Images of data visualizations:
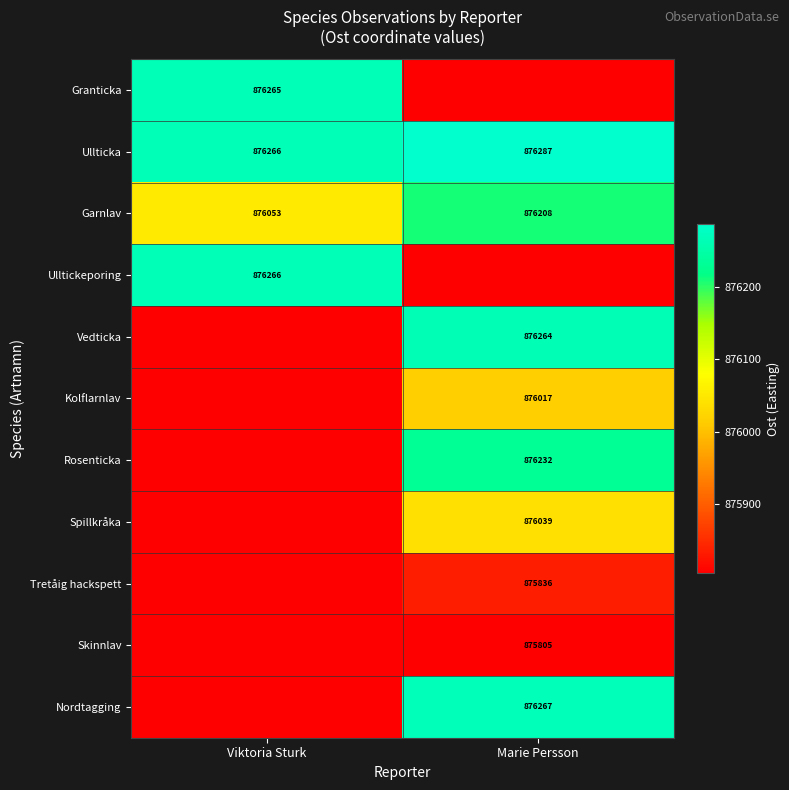

List the labels in order of Ullticka value, smallest first.

Viktoria Sturk, Marie Persson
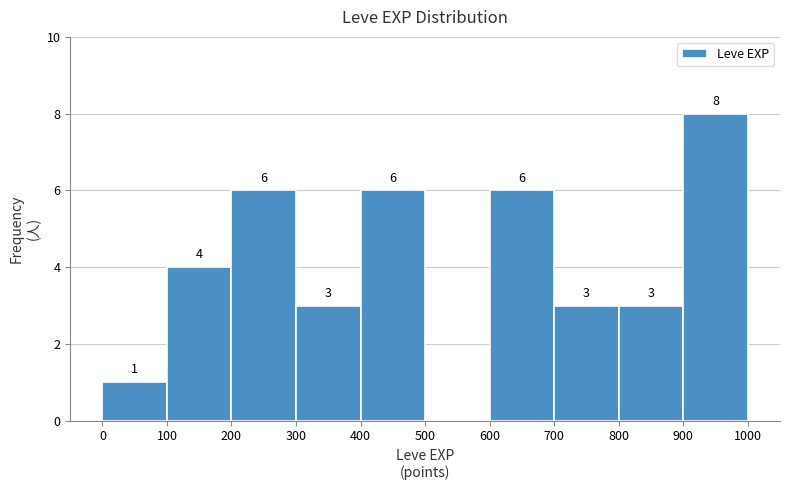

Over which range of the x-axis is the bar tallest?

900 to 1000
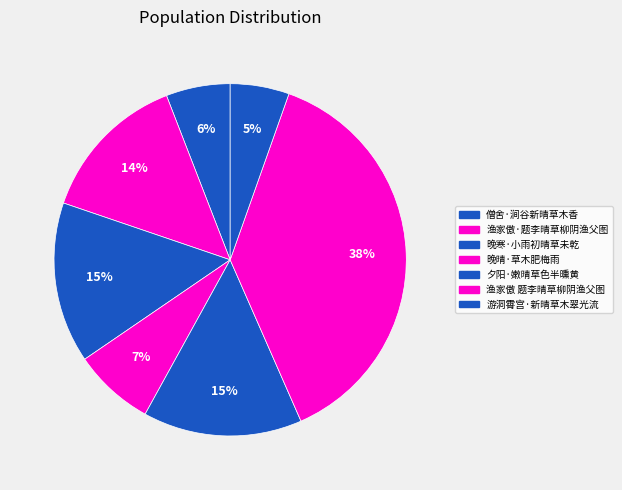

Count the number of slices in the pie.

7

• PROBLEM DESCRIPTION: Could you quote every line of the records above word for word, omitting the pictures?

• EXERCISE RESPONSE:
List the labels in order of Ullticka value, smallest first.

Viktoria Sturk, Marie Persson

Over which range of the x-axis is the bar tallest?

900 to 1000

Count the number of slices in the pie.

7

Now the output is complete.